Problem to work on - Only the lines below from the one with "Create Tables page, owner: HW -> JC" through the one with "Create Tables page, status: Working" are to be written out, exactly and without any images.

Given records -
Segment Open
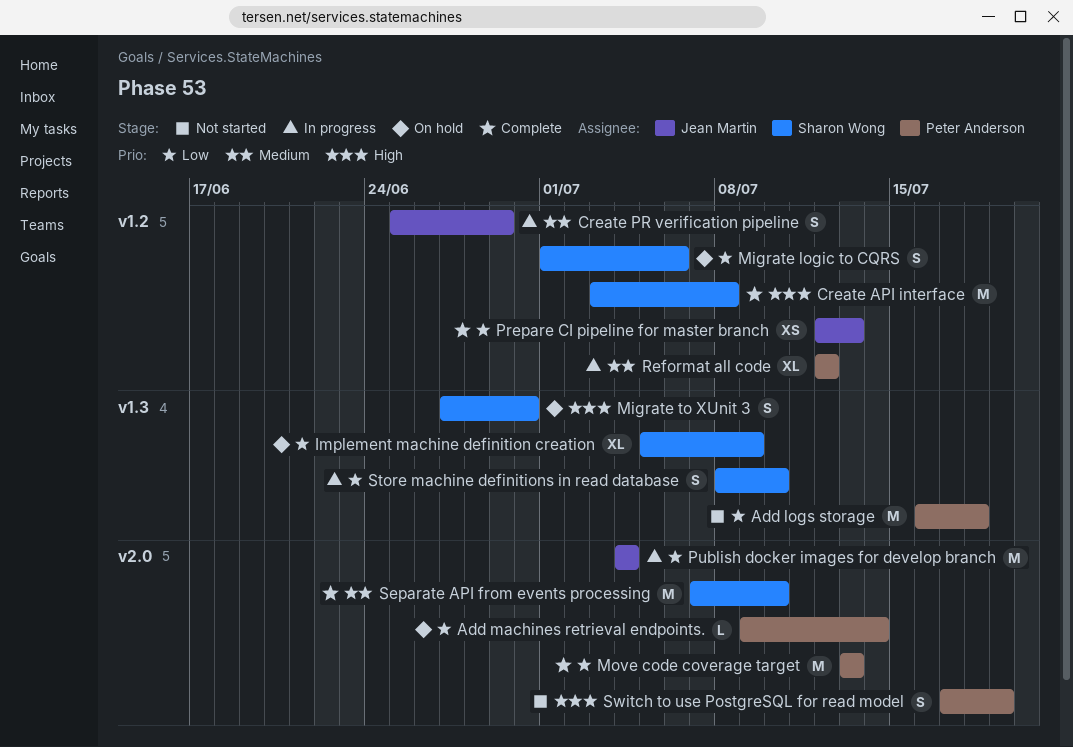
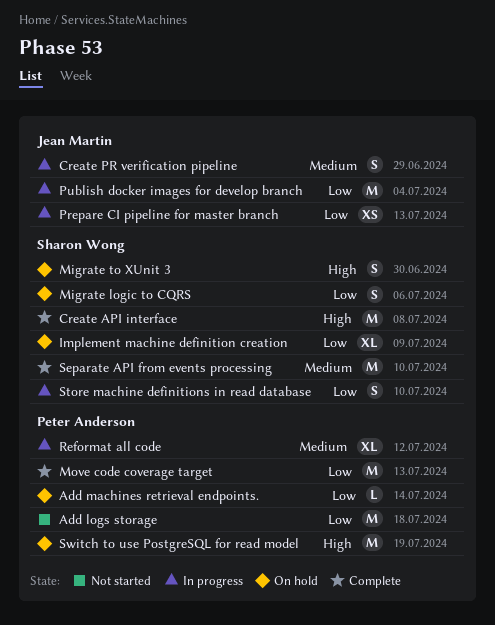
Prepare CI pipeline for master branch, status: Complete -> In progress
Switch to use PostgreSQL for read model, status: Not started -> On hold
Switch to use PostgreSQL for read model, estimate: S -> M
Segment Closed
Segment Open
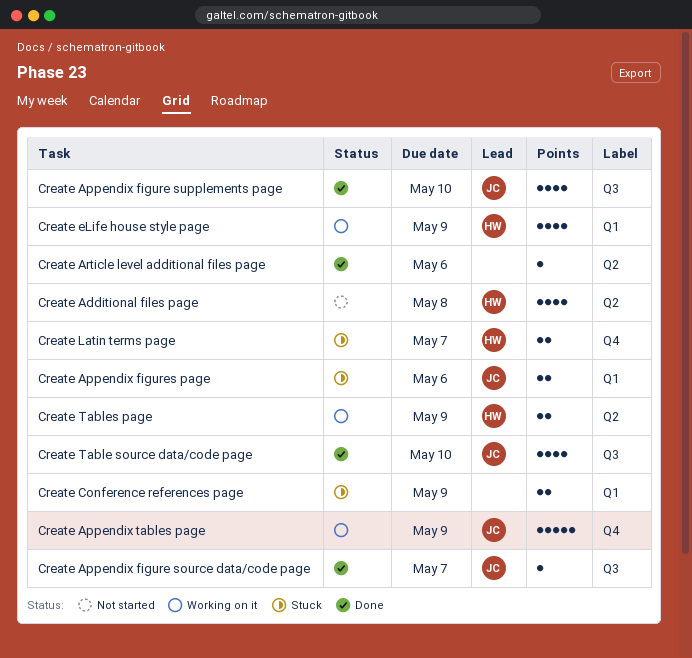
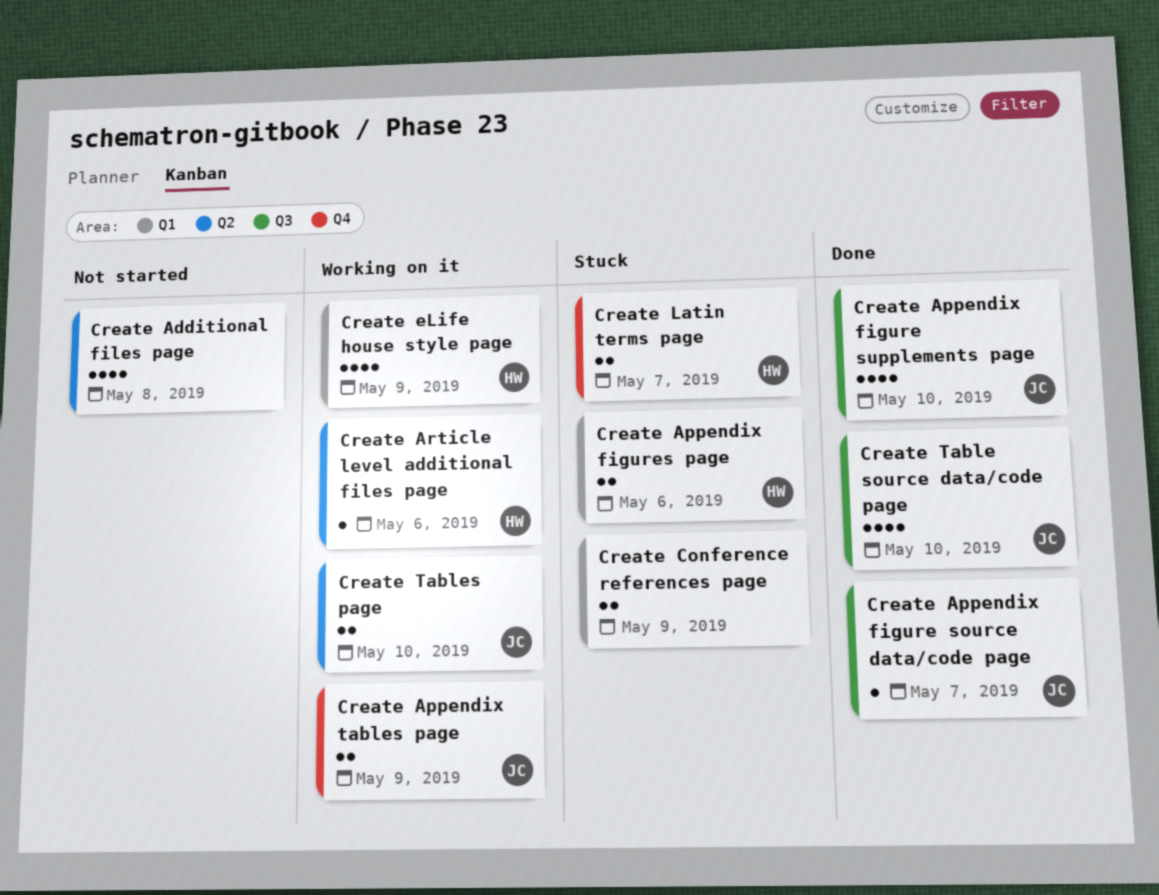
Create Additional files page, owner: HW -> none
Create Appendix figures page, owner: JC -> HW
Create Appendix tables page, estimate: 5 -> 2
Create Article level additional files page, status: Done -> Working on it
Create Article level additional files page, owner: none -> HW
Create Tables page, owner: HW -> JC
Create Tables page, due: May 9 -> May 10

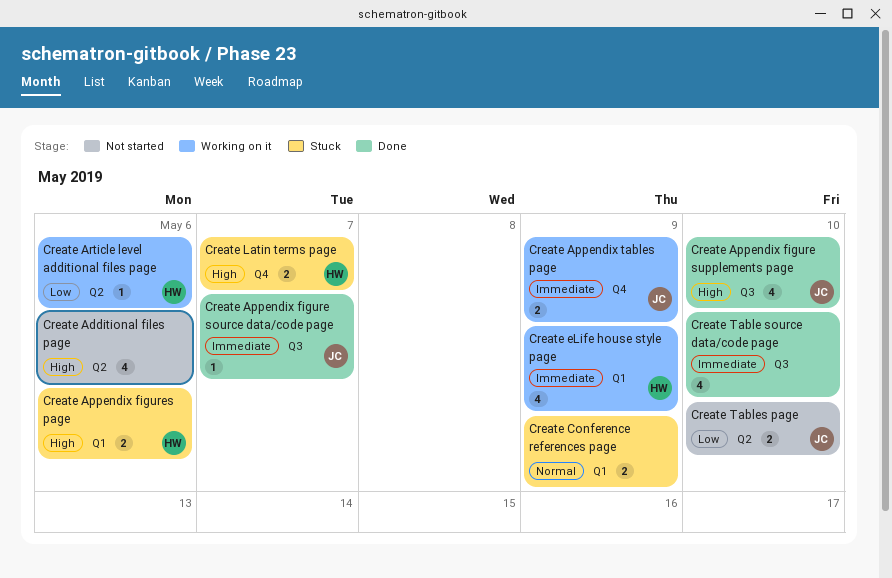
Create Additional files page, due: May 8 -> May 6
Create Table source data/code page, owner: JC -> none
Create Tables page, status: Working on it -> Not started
Segment Closed
Result for this exercise -
Create Tables page, owner: HW -> JC
Create Tables page, due: May 9 -> May 10

Create Additional files page, due: May 8 -> May 6
Create Table source data/code page, owner: JC -> none
Create Tables page, status: Working on it -> Not started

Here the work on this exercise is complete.